Try it —
Below are the entries. Transcribe exactly the lines from the one with "[45,346,236,356] Commits do" through the one with "[159,429,242,440] new feature", ends included, and leave out all others.

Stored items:

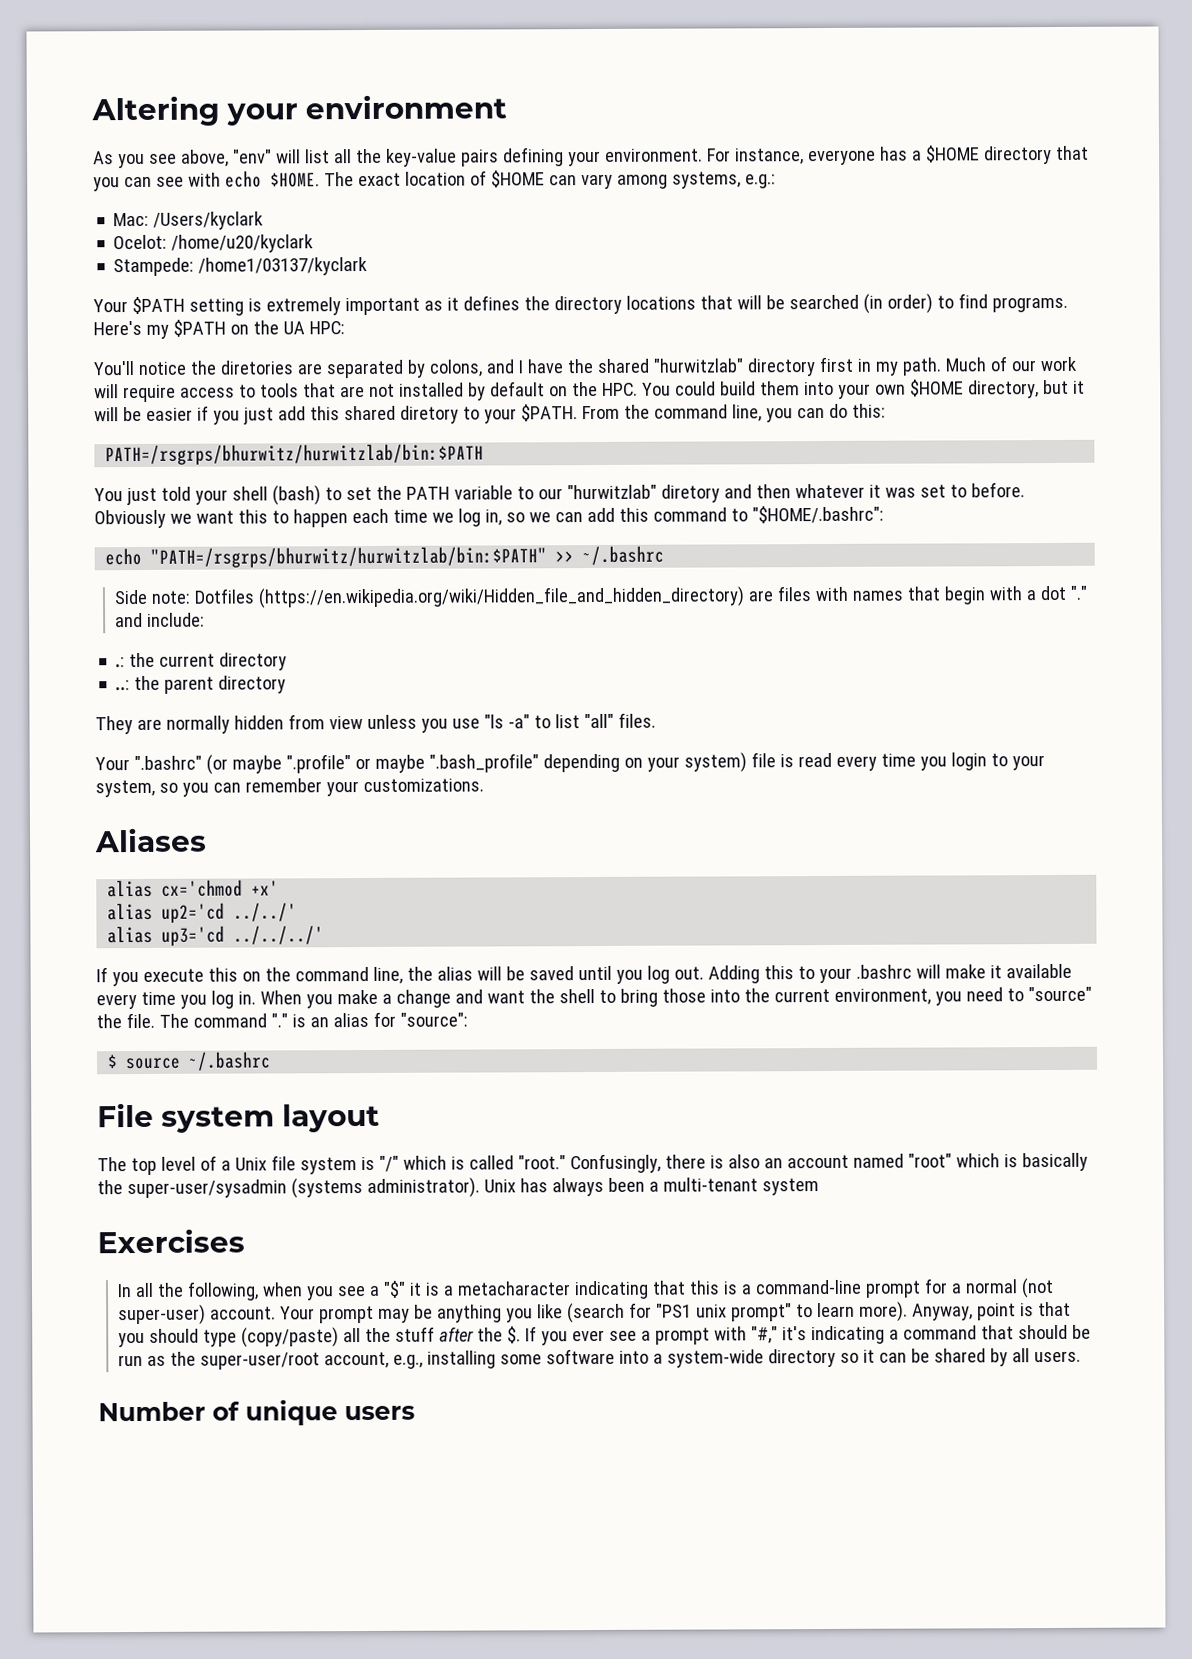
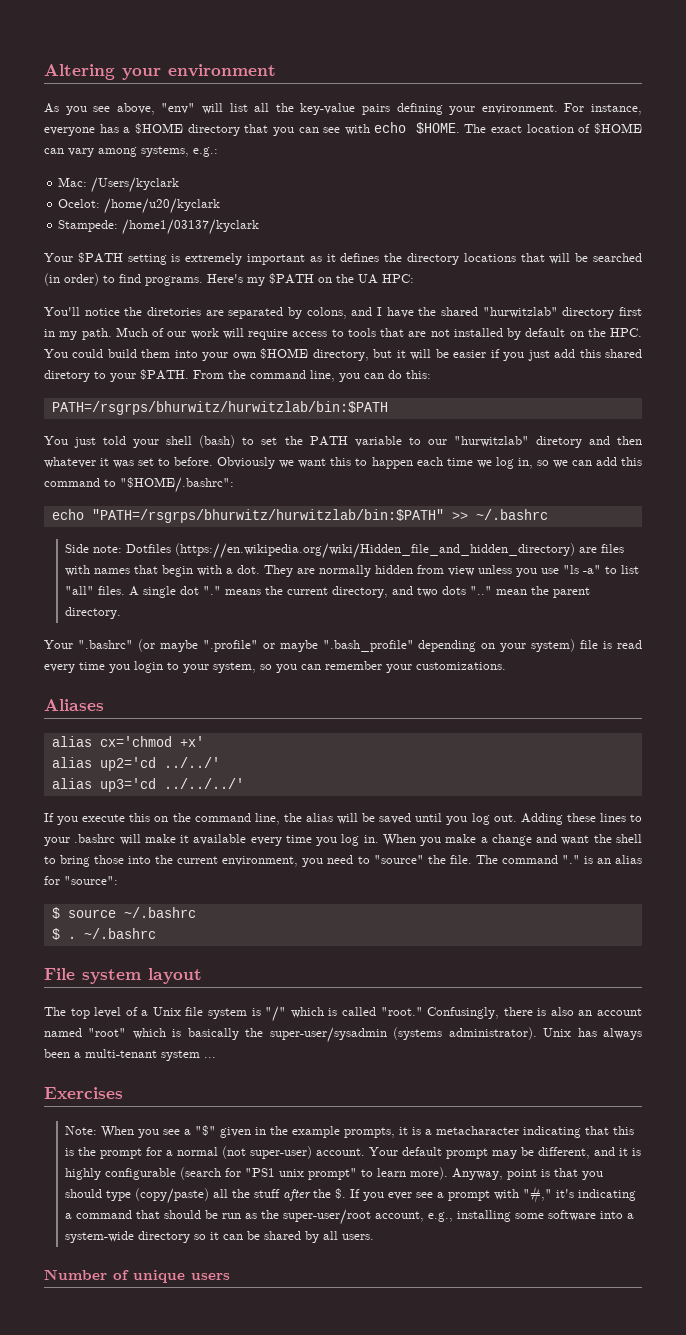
[1040,585,1089,601] [115,612,206,628] [115,652,288,671] [115,675,287,694] dot "." and include: // .: the current directory // ..: the parent directory // -> [236,565,260,574] dot.
(656, 720) none -> [128,586,590,598] [64,607,121,619] A single dot "." means the current directory, and two dots ".." mean the parent directory.
[763,965,794,980] this -> [566,813,626,822] these lines
(272, 1061) none -> [51,928,156,940] // $ . ~/.bashrc
(819, 1187) none -> [204,1057,216,1058] ...
[117,1280,407,1301] In all the following, when you see a "$" -> [64,1125,395,1138] Note: When you see a "$" given in the example prompts,
[741,1279,863,1295] a command-line -> [77,1147,96,1156] the
(316, 1313) none -> [401,1147,442,1156] default
[437,1304,564,1323] anything you like -> [537,1147,641,1159] [64,1168,176,1180] different, and it is highly configurable

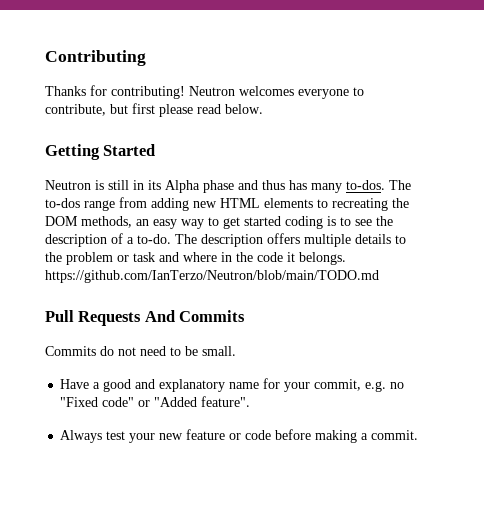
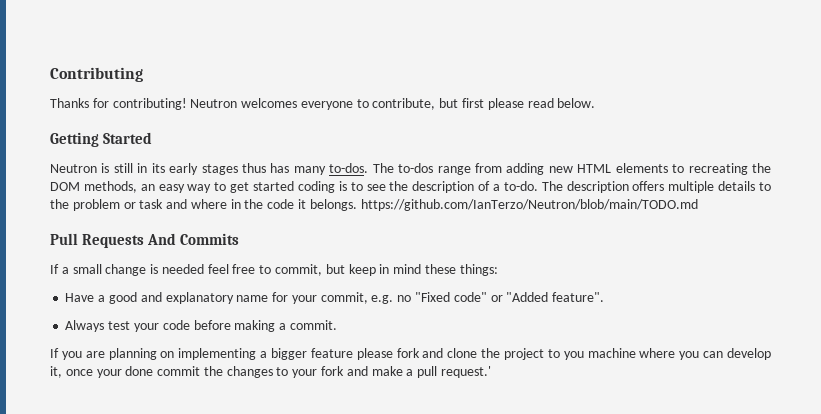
[165,180,258,193] Alpha phase and -> [169,163,238,175] early stages
[45,346,236,356] Commits do not need to be small. -> [50,264,498,276] If a small change is needed feel free to commit, but keep in mind these things:
[159,429,242,440] new feature or -> (159, 327) none
(419, 435) none -> [50,348,771,360] [50,366,491,378] // If you are planning on implementing a bigger feature please fork and clone the project to you machine where you can develop it, once your done commit the changes to your fork and make a pull request.'

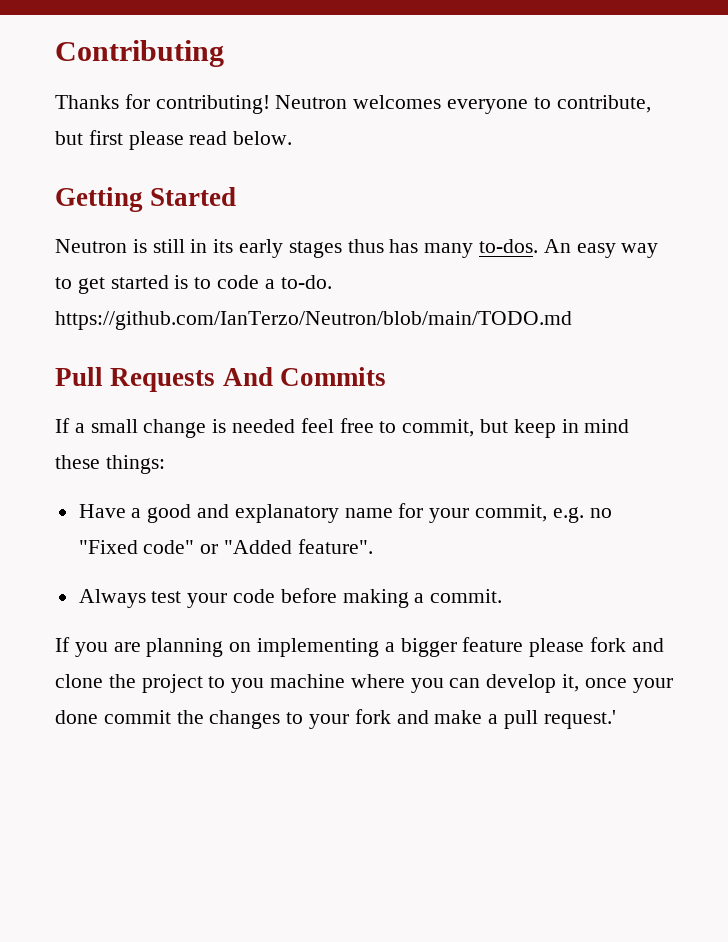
[372,163,772,175] [50,181,155,193] The to-dos range from adding new HTML elements to recreating the DOM methods, an -> [543,239,571,253] An
[297,181,335,193] coding -> (169, 282) none
[366,181,772,193] [50,199,357,211] see the description of a to-do. The description offers multiple details to the problem or task and where in the code it belongs. -> [217,275,332,289] code a to-do.

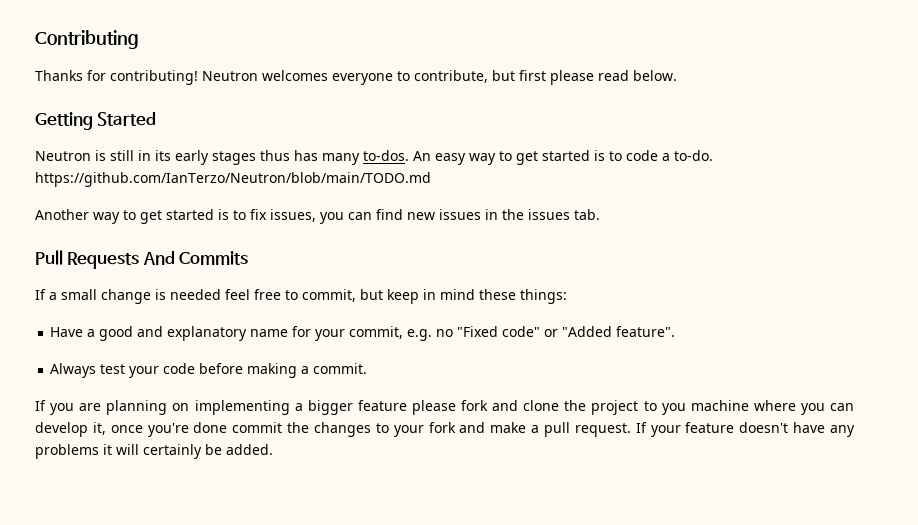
(572, 320) none -> [35,209,600,224] // Another way to get started is to fix issues, you can find new issues in the issues tab.
[632,678,673,693] your -> [147,423,189,437] you're
[543,710,616,729] request.' -> [574,422,855,437] [35,444,273,459] request. If your feature doesn't have any problems it will certainly be added.

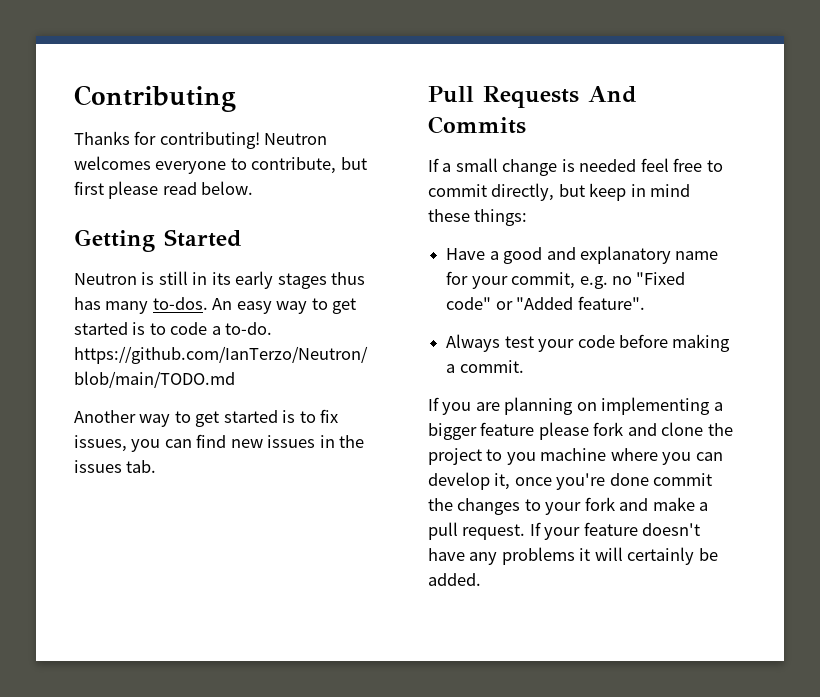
[302,289,356,302] commit, -> [428,183,555,201] commit directly,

Task response —
[45,346,236,356] Commits do not need to be small. -> [50,264,498,276] If a small change is needed feel free to commit, but keep in mind these things:
[159,429,242,440] new feature or -> (159, 327) none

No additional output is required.